◆ **Exercise objective**:
Reproduce word for word the lines of the records from the beginning up to and including the line with "werknemer heb je".

◆ **Information given**:
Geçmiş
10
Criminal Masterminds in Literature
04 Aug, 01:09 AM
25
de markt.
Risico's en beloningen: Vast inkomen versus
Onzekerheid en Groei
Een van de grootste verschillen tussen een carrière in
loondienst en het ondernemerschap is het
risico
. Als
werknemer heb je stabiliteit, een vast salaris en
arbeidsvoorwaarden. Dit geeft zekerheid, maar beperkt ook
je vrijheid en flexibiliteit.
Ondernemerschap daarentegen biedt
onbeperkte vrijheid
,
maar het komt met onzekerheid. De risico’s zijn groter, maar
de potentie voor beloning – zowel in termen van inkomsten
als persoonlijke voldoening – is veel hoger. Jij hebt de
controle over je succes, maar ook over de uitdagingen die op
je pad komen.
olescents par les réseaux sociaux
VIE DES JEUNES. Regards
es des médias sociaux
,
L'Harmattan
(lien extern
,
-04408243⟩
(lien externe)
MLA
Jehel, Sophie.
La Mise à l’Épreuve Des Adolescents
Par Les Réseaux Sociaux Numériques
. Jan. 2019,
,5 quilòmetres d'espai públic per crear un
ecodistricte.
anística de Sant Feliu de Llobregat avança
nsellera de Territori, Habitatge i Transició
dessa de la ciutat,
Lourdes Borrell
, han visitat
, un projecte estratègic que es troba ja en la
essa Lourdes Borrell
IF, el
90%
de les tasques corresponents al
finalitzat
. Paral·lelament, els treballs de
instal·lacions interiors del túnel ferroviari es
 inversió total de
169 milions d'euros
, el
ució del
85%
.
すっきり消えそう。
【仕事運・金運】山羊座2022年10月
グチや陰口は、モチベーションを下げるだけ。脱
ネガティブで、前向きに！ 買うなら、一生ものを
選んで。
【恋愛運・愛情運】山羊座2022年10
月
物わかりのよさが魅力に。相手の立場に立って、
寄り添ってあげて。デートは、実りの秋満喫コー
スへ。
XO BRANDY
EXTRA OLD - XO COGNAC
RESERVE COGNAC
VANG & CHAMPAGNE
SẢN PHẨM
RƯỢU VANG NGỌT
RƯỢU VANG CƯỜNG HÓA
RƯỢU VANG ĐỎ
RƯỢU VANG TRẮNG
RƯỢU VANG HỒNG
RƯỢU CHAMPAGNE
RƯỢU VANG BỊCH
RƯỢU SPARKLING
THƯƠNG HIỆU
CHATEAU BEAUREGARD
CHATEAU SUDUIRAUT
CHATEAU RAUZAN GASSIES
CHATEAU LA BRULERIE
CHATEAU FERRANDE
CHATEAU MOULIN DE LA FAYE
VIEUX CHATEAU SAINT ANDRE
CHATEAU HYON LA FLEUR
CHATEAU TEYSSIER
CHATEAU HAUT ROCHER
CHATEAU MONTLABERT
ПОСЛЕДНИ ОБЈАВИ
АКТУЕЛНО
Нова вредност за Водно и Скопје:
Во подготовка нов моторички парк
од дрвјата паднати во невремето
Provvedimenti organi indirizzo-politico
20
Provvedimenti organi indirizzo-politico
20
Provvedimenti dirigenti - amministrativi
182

◆ **Result**:
Geçmiş
10
Criminal Masterminds in Literature
04 Aug, 01:09 AM
25
de markt.
Risico's en beloningen: Vast inkomen versus
Onzekerheid en Groei
Een van de grootste verschillen tussen een carrière in
loondienst en het ondernemerschap is het
risico
. Als
werknemer heb je stabiliteit, een vast salaris en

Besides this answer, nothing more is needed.